▶ **Try it**: Rewrite the listing below with every "Recensies" changed to "Reviews", leaving everything else unchanged.

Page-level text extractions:
::::::::

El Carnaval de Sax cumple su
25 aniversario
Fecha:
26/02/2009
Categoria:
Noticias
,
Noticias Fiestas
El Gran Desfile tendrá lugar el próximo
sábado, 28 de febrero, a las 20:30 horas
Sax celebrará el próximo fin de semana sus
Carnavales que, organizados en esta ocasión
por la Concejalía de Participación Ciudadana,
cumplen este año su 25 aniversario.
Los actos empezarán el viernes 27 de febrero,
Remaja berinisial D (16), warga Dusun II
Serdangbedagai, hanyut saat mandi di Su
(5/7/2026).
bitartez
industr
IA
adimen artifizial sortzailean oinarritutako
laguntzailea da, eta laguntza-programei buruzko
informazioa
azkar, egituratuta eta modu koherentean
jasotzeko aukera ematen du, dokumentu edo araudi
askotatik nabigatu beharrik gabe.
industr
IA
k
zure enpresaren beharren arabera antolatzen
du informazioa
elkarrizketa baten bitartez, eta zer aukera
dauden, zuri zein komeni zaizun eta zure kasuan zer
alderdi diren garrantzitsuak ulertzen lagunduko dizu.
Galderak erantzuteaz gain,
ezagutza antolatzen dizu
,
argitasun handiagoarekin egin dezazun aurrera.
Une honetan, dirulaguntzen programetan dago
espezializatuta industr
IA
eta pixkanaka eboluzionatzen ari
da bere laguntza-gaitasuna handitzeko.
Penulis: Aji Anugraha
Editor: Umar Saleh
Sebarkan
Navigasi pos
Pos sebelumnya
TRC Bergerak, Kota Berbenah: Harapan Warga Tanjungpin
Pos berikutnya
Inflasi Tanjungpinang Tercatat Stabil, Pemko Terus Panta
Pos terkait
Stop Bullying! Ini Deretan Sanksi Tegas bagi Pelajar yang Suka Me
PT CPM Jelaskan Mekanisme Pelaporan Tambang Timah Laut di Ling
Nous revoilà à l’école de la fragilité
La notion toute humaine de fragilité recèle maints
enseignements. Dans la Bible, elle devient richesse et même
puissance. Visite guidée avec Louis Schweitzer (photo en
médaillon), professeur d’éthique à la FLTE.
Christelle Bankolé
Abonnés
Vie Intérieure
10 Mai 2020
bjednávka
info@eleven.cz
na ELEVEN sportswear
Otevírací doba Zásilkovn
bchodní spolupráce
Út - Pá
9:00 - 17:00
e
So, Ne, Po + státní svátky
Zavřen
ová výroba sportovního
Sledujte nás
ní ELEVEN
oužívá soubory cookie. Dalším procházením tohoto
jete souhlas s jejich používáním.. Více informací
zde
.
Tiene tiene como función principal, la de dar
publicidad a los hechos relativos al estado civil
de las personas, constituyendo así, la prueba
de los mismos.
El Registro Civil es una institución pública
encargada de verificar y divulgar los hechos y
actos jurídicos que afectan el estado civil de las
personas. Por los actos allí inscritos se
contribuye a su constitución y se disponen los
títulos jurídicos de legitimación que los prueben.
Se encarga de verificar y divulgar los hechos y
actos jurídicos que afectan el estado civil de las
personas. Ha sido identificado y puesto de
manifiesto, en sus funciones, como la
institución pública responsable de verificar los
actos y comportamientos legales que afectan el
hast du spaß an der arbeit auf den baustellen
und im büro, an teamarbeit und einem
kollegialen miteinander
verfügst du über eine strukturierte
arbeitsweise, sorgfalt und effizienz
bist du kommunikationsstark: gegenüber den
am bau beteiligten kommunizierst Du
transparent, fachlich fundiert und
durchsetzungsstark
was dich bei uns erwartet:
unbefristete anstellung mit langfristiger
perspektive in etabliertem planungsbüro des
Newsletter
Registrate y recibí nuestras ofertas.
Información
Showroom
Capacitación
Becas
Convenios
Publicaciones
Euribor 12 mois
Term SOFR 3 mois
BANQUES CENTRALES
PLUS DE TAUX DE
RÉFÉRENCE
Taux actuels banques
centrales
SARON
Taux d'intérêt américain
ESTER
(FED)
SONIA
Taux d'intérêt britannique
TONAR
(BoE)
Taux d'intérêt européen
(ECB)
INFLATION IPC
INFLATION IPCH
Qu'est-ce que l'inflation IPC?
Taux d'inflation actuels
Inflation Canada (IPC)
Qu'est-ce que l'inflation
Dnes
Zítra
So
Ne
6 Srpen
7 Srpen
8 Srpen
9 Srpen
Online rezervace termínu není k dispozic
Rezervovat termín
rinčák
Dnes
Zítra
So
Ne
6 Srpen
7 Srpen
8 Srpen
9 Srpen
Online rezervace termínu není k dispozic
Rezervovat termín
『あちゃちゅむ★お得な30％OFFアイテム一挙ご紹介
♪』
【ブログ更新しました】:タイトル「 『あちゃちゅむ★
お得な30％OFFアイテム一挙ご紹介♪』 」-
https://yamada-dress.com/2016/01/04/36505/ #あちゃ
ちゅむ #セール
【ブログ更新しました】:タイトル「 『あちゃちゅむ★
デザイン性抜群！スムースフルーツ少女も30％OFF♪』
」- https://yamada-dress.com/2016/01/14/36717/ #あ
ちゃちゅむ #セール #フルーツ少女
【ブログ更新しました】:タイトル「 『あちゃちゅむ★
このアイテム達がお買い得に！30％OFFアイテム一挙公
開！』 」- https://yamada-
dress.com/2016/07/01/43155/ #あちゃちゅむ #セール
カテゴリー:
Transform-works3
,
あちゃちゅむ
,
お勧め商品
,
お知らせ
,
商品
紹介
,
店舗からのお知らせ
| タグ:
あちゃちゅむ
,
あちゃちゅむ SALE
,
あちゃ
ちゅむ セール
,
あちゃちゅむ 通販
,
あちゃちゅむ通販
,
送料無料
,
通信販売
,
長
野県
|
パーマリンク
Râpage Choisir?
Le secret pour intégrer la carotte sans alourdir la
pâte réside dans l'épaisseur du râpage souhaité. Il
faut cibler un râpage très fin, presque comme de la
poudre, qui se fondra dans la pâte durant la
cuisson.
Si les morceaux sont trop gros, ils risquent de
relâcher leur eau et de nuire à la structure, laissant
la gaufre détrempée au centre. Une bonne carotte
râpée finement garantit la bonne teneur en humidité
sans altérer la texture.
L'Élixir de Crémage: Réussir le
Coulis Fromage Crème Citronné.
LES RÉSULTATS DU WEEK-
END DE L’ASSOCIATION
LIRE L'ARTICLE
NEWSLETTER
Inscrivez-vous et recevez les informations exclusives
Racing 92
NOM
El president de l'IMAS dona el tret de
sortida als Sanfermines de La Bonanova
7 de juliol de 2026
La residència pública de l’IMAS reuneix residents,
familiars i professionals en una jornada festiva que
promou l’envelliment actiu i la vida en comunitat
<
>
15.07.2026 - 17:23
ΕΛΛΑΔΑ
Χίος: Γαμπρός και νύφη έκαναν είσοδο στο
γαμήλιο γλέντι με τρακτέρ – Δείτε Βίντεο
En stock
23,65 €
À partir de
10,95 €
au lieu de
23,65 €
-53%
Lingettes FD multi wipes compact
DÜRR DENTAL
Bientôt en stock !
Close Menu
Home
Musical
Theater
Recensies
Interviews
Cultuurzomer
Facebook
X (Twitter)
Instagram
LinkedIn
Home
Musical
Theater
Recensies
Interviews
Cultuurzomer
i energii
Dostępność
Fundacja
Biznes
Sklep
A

::::::::

▶ **Output for this task**:
El Carnaval de Sax cumple su
25 aniversario
Fecha:
26/02/2009
Categoria:
Noticias
,
Noticias Fiestas
El Gran Desfile tendrá lugar el próximo
sábado, 28 de febrero, a las 20:30 horas
Sax celebrará el próximo fin de semana sus
Carnavales que, organizados en esta ocasión
por la Concejalía de Participación Ciudadana,
cumplen este año su 25 aniversario.
Los actos empezarán el viernes 27 de febrero,
Remaja berinisial D (16), warga Dusun II
Serdangbedagai, hanyut saat mandi di Su
(5/7/2026).
bitartez
industr
IA
adimen artifizial sortzailean oinarritutako
laguntzailea da, eta laguntza-programei buruzko
informazioa
azkar, egituratuta eta modu koherentean
jasotzeko aukera ematen du, dokumentu edo araudi
askotatik nabigatu beharrik gabe.
industr
IA
k
zure enpresaren beharren arabera antolatzen
du informazioa
elkarrizketa baten bitartez, eta zer aukera
dauden, zuri zein komeni zaizun eta zure kasuan zer
alderdi diren garrantzitsuak ulertzen lagunduko dizu.
Galderak erantzuteaz gain,
ezagutza antolatzen dizu
,
argitasun handiagoarekin egin dezazun aurrera.
Une honetan, dirulaguntzen programetan dago
espezializatuta industr
IA
eta pixkanaka eboluzionatzen ari
da bere laguntza-gaitasuna handitzeko.
Penulis: Aji Anugraha
Editor: Umar Saleh
Sebarkan
Navigasi pos
Pos sebelumnya
TRC Bergerak, Kota Berbenah: Harapan Warga Tanjungpin
Pos berikutnya
Inflasi Tanjungpinang Tercatat Stabil, Pemko Terus Panta
Pos terkait
Stop Bullying! Ini Deretan Sanksi Tegas bagi Pelajar yang Suka Me
PT CPM Jelaskan Mekanisme Pelaporan Tambang Timah Laut di Ling
Nous revoilà à l’école de la fragilité
La notion toute humaine de fragilité recèle maints
enseignements. Dans la Bible, elle devient richesse et même
puissance. Visite guidée avec Louis Schweitzer (photo en
médaillon), professeur d’éthique à la FLTE.
Christelle Bankolé
Abonnés
Vie Intérieure
10 Mai 2020
bjednávka
info@eleven.cz
na ELEVEN sportswear
Otevírací doba Zásilkovn
bchodní spolupráce
Út - Pá
9:00 - 17:00
e
So, Ne, Po + státní svátky
Zavřen
ová výroba sportovního
Sledujte nás
ní ELEVEN
oužívá soubory cookie. Dalším procházením tohoto
jete souhlas s jejich používáním.. Více informací
zde
.
Tiene tiene como función principal, la de dar
publicidad a los hechos relativos al estado civil
de las personas, constituyendo así, la prueba
de los mismos.
El Registro Civil es una institución pública
encargada de verificar y divulgar los hechos y
actos jurídicos que afectan el estado civil de las
personas. Por los actos allí inscritos se
contribuye a su constitución y se disponen los
títulos jurídicos de legitimación que los prueben.
Se encarga de verificar y divulgar los hechos y
actos jurídicos que afectan el estado civil de las
personas. Ha sido identificado y puesto de
manifiesto, en sus funciones, como la
institución pública responsable de verificar los
actos y comportamientos legales que afectan el
hast du spaß an der arbeit auf den baustellen
und im büro, an teamarbeit und einem
kollegialen miteinander
verfügst du über eine strukturierte
arbeitsweise, sorgfalt und effizienz
bist du kommunikationsstark: gegenüber den
am bau beteiligten kommunizierst Du
transparent, fachlich fundiert und
durchsetzungsstark
was dich bei uns erwartet:
unbefristete anstellung mit langfristiger
perspektive in etabliertem planungsbüro des
Newsletter
Registrate y recibí nuestras ofertas.
Información
Showroom
Capacitación
Becas
Convenios
Publicaciones
Euribor 12 mois
Term SOFR 3 mois
BANQUES CENTRALES
PLUS DE TAUX DE
RÉFÉRENCE
Taux actuels banques
centrales
SARON
Taux d'intérêt américain
ESTER
(FED)
SONIA
Taux d'intérêt britannique
TONAR
(BoE)
Taux d'intérêt européen
(ECB)
INFLATION IPC
INFLATION IPCH
Qu'est-ce que l'inflation IPC?
Taux d'inflation actuels
Inflation Canada (IPC)
Qu'est-ce que l'inflation
Dnes
Zítra
So
Ne
6 Srpen
7 Srpen
8 Srpen
9 Srpen
Online rezervace termínu není k dispozic
Rezervovat termín
rinčák
Dnes
Zítra
So
Ne
6 Srpen
7 Srpen
8 Srpen
9 Srpen
Online rezervace termínu není k dispozic
Rezervovat termín
『あちゃちゅむ★お得な30％OFFアイテム一挙ご紹介
♪』
【ブログ更新しました】:タイトル「 『あちゃちゅむ★
お得な30％OFFアイテム一挙ご紹介♪』 」-
https://yamada-dress.com/2016/01/04/36505/ #あちゃ
ちゅむ #セール
【ブログ更新しました】:タイトル「 『あちゃちゅむ★
デザイン性抜群！スムースフルーツ少女も30％OFF♪』
」- https://yamada-dress.com/2016/01/14/36717/ #あ
ちゃちゅむ #セール #フルーツ少女
【ブログ更新しました】:タイトル「 『あちゃちゅむ★
このアイテム達がお買い得に！30％OFFアイテム一挙公
開！』 」- https://yamada-
dress.com/2016/07/01/43155/ #あちゃちゅむ #セール
カテゴリー:
Transform-works3
,
あちゃちゅむ
,
お勧め商品
,
お知らせ
,
商品
紹介
,
店舗からのお知らせ
| タグ:
あちゃちゅむ
,
あちゃちゅむ SALE
,
あちゃ
ちゅむ セール
,
あちゃちゅむ 通販
,
あちゃちゅむ通販
,
送料無料
,
通信販売
,
長
野県
|
パーマリンク
Râpage Choisir?
Le secret pour intégrer la carotte sans alourdir la
pâte réside dans l'épaisseur du râpage souhaité. Il
faut cibler un râpage très fin, presque comme de la
poudre, qui se fondra dans la pâte durant la
cuisson.
Si les morceaux sont trop gros, ils risquent de
relâcher leur eau et de nuire à la structure, laissant
la gaufre détrempée au centre. Une bonne carotte
râpée finement garantit la bonne teneur en humidité
sans altérer la texture.
L'Élixir de Crémage: Réussir le
Coulis Fromage Crème Citronné.
LES RÉSULTATS DU WEEK-
END DE L’ASSOCIATION
LIRE L'ARTICLE
NEWSLETTER
Inscrivez-vous et recevez les informations exclusives
Racing 92
NOM
El president de l'IMAS dona el tret de
sortida als Sanfermines de La Bonanova
7 de juliol de 2026
La residència pública de l’IMAS reuneix residents,
familiars i professionals en una jornada festiva que
promou l’envelliment actiu i la vida en comunitat
<
>
15.07.2026 - 17:23
ΕΛΛΑΔΑ
Χίος: Γαμπρός και νύφη έκαναν είσοδο στο
γαμήλιο γλέντι με τρακτέρ – Δείτε Βίντεο
En stock
23,65 €
À partir de
10,95 €
au lieu de
23,65 €
-53%
Lingettes FD multi wipes compact
DÜRR DENTAL
Bientôt en stock !
Close Menu
Home
Musical
Theater
Reviews
Interviews
Cultuurzomer
Facebook
X (Twitter)
Instagram
LinkedIn
Home
Musical
Theater
Reviews
Interviews
Cultuurzomer
i energii
Dostępność
Fundacja
Biznes
Sklep
A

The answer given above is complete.